# wie stell man die classpath für JARs?



## sindylee (14. Mrz 2011)

Moin alle,

ich habe ein Servlet geschrieben, die Parametersübergabe ist schon in Ordnung(Request senden, und respose zurück kriegen.), aber sobald ich ein neue Klasse von einem neuen Packet importieren will, wird die neue Klasse oder die neue Methode von Tomcat nicht mehr  erkannt, so gar mein servlet wird auch nicht mehr in "Log" Datei angemeldet und wirft der Console ein Exception "FileNotFound" aus. Im Moment mein Servlet kennt nur "java.io", "javax.servlet", wie kann ich eine neue Packet von meinem Servlet erkennen lassen?

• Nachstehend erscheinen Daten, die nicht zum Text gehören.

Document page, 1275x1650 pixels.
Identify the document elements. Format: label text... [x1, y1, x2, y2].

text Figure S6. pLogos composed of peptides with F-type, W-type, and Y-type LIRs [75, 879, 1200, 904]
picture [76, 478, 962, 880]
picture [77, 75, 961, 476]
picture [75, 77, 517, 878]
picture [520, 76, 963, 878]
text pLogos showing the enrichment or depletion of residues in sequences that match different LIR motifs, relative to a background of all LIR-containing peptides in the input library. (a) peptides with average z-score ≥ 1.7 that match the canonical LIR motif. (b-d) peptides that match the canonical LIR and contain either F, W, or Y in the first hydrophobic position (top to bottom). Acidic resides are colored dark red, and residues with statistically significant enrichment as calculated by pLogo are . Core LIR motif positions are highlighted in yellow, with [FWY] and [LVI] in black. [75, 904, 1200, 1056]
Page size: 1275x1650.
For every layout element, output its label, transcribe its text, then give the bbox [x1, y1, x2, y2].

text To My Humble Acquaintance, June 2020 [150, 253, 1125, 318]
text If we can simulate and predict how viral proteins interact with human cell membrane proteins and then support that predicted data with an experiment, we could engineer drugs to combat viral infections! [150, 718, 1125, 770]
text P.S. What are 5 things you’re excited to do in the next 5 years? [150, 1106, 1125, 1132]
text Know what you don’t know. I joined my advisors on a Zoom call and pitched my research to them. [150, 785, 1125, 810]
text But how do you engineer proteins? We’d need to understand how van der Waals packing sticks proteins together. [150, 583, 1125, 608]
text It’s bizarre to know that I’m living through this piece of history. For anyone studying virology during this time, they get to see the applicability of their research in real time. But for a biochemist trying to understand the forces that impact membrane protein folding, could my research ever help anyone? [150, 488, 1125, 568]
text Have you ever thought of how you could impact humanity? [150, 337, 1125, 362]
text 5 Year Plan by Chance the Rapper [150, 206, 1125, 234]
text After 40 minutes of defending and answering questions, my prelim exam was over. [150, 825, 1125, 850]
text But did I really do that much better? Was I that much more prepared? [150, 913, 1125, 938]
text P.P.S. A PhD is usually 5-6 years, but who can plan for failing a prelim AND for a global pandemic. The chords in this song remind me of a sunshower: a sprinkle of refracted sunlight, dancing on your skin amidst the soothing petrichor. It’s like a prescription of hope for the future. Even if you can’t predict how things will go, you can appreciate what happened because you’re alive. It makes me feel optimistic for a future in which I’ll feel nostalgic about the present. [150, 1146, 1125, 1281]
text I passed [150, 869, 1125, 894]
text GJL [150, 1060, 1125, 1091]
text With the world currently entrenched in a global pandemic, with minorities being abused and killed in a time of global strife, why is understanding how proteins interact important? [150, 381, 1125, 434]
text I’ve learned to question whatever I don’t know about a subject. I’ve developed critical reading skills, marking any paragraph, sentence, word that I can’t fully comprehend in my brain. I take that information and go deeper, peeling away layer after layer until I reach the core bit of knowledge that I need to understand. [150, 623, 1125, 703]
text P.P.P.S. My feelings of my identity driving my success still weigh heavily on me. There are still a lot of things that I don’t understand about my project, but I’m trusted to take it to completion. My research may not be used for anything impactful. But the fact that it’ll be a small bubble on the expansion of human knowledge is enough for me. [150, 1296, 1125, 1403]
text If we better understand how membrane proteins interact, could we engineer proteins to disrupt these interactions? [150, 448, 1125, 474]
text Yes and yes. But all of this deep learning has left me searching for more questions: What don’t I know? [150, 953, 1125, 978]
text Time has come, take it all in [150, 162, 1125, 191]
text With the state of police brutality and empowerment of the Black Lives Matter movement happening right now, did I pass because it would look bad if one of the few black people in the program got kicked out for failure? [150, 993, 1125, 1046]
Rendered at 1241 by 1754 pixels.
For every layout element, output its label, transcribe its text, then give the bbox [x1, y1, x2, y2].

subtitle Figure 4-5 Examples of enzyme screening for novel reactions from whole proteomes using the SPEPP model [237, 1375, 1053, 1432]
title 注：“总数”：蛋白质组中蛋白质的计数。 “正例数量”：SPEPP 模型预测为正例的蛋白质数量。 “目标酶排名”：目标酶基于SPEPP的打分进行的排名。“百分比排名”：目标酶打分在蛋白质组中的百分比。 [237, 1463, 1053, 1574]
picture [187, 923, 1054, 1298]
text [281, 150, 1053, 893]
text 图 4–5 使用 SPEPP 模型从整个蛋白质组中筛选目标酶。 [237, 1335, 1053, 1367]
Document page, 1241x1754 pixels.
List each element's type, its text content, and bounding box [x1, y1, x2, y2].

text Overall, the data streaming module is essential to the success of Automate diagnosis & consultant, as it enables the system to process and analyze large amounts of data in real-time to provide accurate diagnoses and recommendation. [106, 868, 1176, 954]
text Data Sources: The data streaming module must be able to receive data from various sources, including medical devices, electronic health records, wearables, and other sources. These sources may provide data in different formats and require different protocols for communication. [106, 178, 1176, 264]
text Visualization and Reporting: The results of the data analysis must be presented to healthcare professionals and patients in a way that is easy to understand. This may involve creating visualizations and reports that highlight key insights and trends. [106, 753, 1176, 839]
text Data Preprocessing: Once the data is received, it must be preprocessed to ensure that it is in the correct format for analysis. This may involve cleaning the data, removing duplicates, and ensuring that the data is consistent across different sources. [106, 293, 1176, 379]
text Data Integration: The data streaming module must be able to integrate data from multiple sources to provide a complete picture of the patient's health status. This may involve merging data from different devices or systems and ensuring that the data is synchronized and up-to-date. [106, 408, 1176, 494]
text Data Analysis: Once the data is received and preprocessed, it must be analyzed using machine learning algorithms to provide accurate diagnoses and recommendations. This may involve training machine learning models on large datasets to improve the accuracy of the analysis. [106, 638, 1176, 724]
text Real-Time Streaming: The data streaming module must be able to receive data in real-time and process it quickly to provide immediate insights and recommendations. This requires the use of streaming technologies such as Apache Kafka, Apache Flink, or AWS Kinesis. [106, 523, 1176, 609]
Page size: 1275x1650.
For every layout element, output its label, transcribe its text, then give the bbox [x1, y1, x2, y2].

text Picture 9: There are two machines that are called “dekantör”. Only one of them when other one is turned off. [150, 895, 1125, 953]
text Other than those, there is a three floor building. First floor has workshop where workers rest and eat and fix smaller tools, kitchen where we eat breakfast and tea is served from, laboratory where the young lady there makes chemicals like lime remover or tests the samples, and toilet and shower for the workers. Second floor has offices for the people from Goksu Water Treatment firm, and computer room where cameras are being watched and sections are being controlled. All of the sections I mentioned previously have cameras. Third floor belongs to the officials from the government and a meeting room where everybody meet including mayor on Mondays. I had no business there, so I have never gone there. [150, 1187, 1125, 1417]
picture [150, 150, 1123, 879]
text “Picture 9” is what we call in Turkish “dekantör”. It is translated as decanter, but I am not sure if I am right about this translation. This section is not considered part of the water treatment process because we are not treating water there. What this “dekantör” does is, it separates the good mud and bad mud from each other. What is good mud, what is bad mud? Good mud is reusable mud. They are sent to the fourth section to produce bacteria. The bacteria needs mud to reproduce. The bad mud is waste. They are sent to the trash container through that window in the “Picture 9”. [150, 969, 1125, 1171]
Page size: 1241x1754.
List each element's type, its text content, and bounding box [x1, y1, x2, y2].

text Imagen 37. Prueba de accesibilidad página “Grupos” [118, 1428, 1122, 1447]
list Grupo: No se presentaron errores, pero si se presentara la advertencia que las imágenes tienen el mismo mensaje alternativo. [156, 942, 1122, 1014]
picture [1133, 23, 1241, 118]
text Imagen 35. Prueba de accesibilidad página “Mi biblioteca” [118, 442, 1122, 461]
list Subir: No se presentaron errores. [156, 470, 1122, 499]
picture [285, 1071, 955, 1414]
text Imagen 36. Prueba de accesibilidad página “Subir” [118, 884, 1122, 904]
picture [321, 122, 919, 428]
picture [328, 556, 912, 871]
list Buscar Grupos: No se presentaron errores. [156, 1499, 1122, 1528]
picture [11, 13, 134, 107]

Also ich vermute, das Problem liegt an die JAR-Files "ClassPath", aber ich weiß nicht wie man einstellen kann. Könnte jemand eine Idee geben?

Danke erst mal!


----------



## maki (14. Mrz 2011)

Die Jars müssen unter WEB-INF/lib


----------



## sindylee (14. Mrz 2011)

danke für die schnelle Antwort,  aber eigentlich habe ich schon alle JAR-files unter WEB-INF verschoben.
trotzdem... 
Also z.B in Meinem Mailservlet schreibe ich : 

```
import java.util.Properties;
import javax.mail.Message;
import javax.mail.Session;
import javax.mail.Transport;
import javax.mail.internet.InternetAddress;
import javax.mail.internet.MimeMessage;
....
protected void doPost(HttpServletRequest request, HttpServletResponse response) throws IOException, ServletException
    {
            Properties props = new Properties();
            InternetAddress fr = new InternetAddress(from);
    		props.put("mail.smtp.host",mailserver); 
    		Session   session1  =  Session.getDefaultInstance(props,null);
    		Message message =new MimeMessage(session1);
    		message.setFrom(fr);
    		message.setRecipients(Message.RecipientType.TO,InternetAddress.parse(to,false));
    		message.setSubject(subject);
    		message.setText(body);        
    		Transport.send(message);
....
}
```

durch die Eclipse remote debug mode, das Programm wird immer bei "props.put("mail.smtp.host",mailserver); " ausgesprungen, es scheint entweder "props" ist null, oder 
das servlet kennt gar nicht die Methode von der Klasse "Properties"......
was meinst du?


----------



## jwiesmann (14. Mrz 2011)

es wird wohl 
	
	
	
	





```
mailserver
```
null sein, nicht 
	
	
	
	





```
props
```


```
from
```
wird auch nirgends gesetzt .. oder hast du die Variablen im Servlet hinterlegt? 
Das scheint mir grundsätzlich eine ganz schlechte Idee zu sein


----------